Suplemen Vitamin B Tidak Mencegah Kanker

Suplemen makanan yang mengandung vitamin B dan asam folat ternyata tidak terbukti mencegah kanker. Hal ini disimpulkan oleh Dr. Shumin Zhang, seorang guru besar pada Harvard Medical School di Boston. Asam folat adalah nutrisi penting yang diperlukan pada saat kehamilan atau merencanakan kehamilan.

Dr. Zhang dan rekan-rekannya mengadakan suatu penelitian yang melibatkan 5.442 wanita berusia lebih dari 42 tahun. Para peserta percobaan diminta untuk mengkonsumsi 2,5 mg asam folat, 50 mg vitamin B6, dan 1 mg vitamin B12, atau hanya plasebo. Percobaan ini dilakukan selama 7,3 tahun, yakni dari bulan April 1998 hingga Juli 2005.

Selama periode tersebut, sebanyak 379 wanita terkena kanker. Dari jumlah tersebut, sebanyak 187 wanita mengkonsumsi vitamin B dan asam folat, sedangkan sisanya yakni 192 wanita mengkonsumsi plasebo. Dari 379 wanita yang terkena kanker tersebut, sebanyak 154 wanita terkena kanker payudara (70 wanita berasal dari kelompok yang mengkonsumsi vitamin B dan asam folat, sedangkan 84 wanita lainnya berasal dari kelompok yang mengkonsumsi plasebo). Tidak ada satu pun perbedaan data-data tersebut yang terlihat nyata secara statistik.

Namun ketika data yang diperoleh tersebut dijabarkan berdasarkan kategori usia, maka suplemen vitamin B dan asam folat ini memberikan manfaat perlindungan bagi peserta percobaan yang berusia lebih dari 65 tahun. Dr. Zhang mengatakan bahwa hal ini mungkin terjadi dikarenakan wanita yang berusia lebih lanjut secara umum memiliki kebutuhan yang lebih tinggi terhadap zat gizi ini.
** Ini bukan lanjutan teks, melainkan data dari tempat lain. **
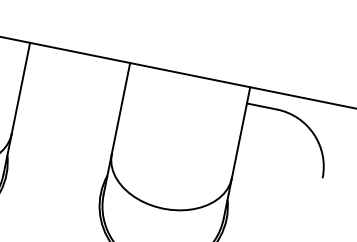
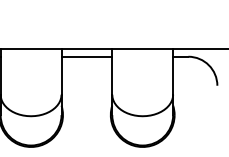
line: (76, 68) -> (86, 56), added

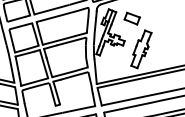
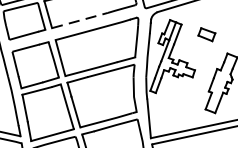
line: (53, 9) -> (82, 20), solid -> dashed
part: (131, 18) -> (205, 34), size x0.7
Dr. Zhang juga mengatakan bahwa hasil percobaan ini hendaknya disikapi "secara berhati-hati" karena percobaan ini tidak dirancang untuk mengamati perbedaan usia. "Hal ini membutuhkan kajian lebih lanjut", tambah Dr. Zhang.

Victoria Steven, seorang strategic director pelayanan laboratorium pada American Cancer Society sependapat dengan Dr. Zhang. "Ada semacam indikasi manfaat perlindungan pada wanita yang berusia lebih lanjut, yang menurut pendapat saya berharga untuk ditindaklanjuti", katanya.

Hal yang patut diperhatikan, menurut Steven, adalah bahwa suplemen makanan bukanlah "peluru ajaib" untuk pencegahan penyakit kanker.

"Adalah suatu alasan yang baik bagi para wanita untuk mengkonsumsi asam folat, khususnya jika mereka sedang merencanakan kehamilan, karena terdapat bukti yang nyata bahwa asam folat dapat mengurangi cacat pada kelahiran. Akan tetapi untuk rata-rata wanita dalam kaitannya dengan risiko kanker, vitamin B dan asam folat nampaknya tidak terlihat mampu menurunkan atau memperbesar risiko", tambah Dr. Zhang.